Find the string "LIST" in the data, and copy out each line that has it.

**Records for the task:**
Segment Open

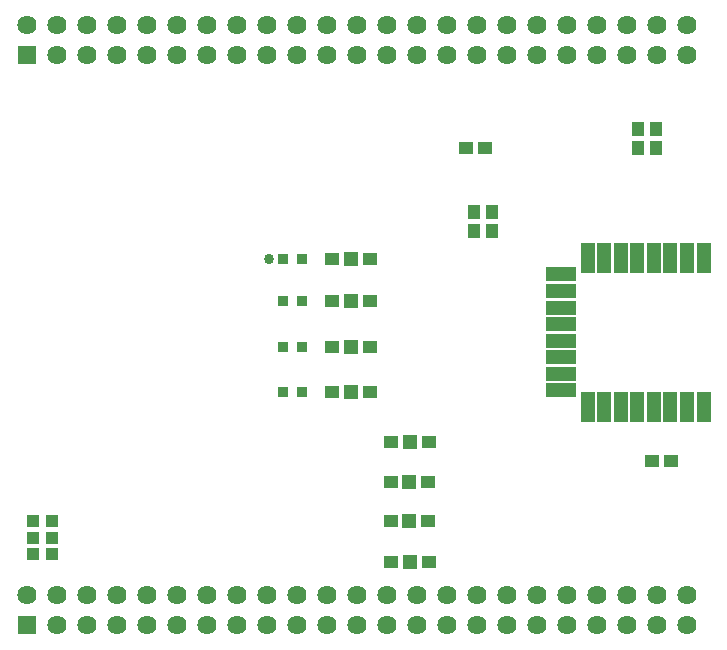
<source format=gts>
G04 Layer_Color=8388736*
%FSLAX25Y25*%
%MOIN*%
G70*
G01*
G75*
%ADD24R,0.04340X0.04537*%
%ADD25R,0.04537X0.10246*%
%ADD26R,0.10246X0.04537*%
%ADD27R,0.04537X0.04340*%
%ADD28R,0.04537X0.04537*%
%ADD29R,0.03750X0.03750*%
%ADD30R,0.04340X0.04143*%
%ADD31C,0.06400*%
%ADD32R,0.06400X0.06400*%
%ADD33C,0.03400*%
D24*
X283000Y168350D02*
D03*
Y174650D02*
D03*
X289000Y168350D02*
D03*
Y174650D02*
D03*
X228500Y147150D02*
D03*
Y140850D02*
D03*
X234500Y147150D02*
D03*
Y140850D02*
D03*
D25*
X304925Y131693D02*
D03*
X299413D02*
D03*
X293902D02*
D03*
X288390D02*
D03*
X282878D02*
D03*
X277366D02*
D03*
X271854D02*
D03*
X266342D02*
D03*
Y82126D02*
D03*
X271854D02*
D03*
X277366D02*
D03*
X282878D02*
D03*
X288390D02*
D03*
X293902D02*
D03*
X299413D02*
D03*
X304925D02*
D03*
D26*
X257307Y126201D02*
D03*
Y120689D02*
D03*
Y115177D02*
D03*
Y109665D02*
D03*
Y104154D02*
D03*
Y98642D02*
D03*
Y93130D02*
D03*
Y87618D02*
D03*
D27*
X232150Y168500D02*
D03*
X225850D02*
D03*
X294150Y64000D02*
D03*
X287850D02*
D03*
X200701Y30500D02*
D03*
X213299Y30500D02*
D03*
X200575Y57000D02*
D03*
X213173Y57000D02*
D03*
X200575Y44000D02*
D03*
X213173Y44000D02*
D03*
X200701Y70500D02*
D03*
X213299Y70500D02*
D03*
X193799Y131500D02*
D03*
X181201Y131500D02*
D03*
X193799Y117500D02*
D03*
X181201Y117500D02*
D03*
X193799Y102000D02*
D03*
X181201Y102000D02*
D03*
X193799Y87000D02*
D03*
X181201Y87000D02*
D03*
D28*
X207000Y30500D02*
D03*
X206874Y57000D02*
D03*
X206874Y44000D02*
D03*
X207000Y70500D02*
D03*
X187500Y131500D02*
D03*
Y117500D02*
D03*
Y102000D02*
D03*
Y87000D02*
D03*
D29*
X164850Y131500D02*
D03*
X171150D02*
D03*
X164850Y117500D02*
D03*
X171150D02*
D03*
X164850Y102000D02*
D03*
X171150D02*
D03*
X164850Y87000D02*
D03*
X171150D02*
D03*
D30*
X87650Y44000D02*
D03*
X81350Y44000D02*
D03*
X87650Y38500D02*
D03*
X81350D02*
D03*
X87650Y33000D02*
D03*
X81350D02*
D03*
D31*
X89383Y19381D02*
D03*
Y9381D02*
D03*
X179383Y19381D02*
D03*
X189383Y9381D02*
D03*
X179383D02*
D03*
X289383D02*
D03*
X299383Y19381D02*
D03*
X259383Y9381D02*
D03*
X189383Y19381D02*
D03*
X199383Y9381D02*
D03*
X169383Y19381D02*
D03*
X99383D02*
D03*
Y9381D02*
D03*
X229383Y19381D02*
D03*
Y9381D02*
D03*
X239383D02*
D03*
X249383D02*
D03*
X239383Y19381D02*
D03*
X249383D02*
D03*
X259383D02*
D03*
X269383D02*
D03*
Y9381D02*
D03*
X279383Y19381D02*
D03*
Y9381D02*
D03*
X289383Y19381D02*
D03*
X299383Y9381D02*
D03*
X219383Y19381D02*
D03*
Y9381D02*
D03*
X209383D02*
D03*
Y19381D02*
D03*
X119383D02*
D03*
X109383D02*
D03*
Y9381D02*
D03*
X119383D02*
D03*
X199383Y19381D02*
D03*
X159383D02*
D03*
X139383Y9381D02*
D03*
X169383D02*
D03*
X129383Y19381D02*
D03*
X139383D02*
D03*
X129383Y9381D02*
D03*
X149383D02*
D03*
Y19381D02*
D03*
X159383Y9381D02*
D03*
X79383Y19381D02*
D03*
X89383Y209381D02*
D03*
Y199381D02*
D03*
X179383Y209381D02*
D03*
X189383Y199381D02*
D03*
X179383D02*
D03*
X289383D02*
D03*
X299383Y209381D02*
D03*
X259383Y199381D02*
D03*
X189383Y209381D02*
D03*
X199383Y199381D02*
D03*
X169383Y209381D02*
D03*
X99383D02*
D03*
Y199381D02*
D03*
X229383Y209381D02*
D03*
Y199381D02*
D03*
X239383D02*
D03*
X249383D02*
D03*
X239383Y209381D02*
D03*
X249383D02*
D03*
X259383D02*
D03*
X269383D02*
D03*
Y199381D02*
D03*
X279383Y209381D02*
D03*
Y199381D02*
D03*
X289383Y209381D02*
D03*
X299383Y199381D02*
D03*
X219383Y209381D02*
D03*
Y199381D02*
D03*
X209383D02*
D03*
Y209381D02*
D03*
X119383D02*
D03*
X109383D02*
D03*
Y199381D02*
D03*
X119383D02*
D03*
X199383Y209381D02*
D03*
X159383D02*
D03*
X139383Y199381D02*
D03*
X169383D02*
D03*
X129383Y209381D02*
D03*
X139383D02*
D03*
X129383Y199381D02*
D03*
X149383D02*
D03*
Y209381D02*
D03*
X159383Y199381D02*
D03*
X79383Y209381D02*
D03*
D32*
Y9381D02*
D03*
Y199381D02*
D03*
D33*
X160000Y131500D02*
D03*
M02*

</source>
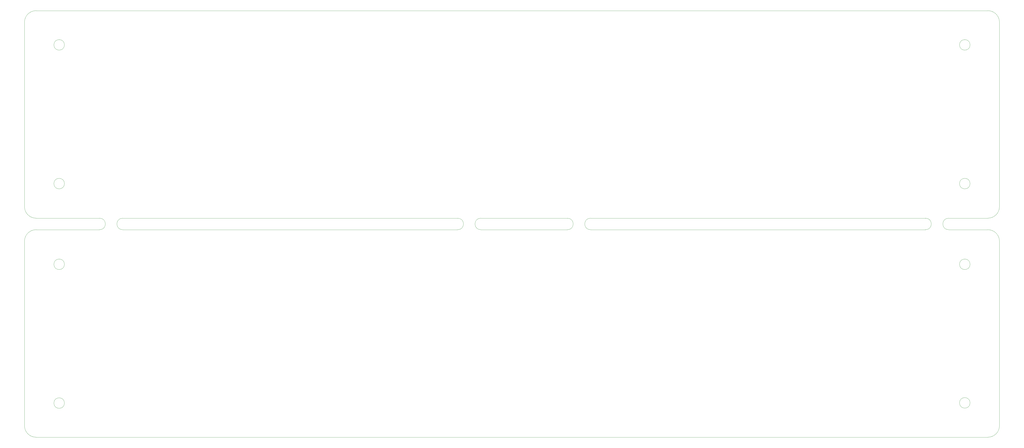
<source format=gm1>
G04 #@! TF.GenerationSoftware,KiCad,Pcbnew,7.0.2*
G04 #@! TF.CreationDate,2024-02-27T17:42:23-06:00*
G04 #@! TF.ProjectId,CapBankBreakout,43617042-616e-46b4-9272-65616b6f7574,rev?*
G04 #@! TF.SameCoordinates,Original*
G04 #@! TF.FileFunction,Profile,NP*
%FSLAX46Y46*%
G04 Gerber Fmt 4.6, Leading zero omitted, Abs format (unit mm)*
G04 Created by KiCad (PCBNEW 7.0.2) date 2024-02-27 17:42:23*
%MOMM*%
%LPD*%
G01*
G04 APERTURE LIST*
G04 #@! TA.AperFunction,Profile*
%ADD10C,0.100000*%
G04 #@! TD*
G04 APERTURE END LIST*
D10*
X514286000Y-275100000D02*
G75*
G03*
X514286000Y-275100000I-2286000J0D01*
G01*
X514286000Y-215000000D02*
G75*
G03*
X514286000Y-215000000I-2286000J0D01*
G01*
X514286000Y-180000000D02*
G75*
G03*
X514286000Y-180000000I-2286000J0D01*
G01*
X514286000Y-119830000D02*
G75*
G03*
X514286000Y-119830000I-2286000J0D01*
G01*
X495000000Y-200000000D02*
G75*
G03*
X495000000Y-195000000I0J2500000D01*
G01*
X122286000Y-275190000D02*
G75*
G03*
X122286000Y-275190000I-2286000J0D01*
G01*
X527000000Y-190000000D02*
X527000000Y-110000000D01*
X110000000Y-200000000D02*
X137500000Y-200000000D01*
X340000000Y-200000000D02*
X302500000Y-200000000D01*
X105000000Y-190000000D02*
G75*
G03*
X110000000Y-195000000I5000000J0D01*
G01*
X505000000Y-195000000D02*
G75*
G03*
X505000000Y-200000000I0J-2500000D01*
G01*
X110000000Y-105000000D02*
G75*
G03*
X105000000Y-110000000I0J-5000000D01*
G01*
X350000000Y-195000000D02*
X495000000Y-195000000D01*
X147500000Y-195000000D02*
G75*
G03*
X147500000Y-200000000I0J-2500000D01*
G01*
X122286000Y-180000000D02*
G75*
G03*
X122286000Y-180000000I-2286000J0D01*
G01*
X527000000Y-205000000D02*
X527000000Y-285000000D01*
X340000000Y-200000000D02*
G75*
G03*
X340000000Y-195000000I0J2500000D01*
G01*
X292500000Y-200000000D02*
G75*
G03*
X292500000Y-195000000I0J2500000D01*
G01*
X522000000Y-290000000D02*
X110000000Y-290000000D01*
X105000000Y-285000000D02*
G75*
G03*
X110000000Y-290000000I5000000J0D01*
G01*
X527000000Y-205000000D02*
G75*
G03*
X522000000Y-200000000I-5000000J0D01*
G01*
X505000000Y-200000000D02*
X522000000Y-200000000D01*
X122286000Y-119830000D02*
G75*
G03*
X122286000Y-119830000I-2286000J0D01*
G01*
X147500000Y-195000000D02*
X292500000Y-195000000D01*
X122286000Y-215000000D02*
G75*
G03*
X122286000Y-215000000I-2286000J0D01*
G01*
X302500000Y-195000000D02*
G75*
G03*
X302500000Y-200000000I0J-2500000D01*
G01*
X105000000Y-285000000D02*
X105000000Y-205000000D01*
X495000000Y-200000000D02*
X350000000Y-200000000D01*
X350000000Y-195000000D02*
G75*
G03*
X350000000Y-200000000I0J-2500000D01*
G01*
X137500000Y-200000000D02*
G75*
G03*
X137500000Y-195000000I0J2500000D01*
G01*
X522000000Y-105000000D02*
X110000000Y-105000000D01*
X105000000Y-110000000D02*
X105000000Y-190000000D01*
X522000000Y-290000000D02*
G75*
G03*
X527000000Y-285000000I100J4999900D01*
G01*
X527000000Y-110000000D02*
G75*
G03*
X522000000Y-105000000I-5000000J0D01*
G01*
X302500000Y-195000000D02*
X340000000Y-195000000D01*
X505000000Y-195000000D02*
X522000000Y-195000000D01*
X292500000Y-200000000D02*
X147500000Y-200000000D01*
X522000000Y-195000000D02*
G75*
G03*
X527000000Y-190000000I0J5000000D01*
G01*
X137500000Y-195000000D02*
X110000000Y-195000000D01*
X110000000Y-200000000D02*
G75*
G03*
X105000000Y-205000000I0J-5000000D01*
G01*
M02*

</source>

Segment Closed

**Task solution:**
G04 APERTURE LIST*
G04 APERTURE END LIST*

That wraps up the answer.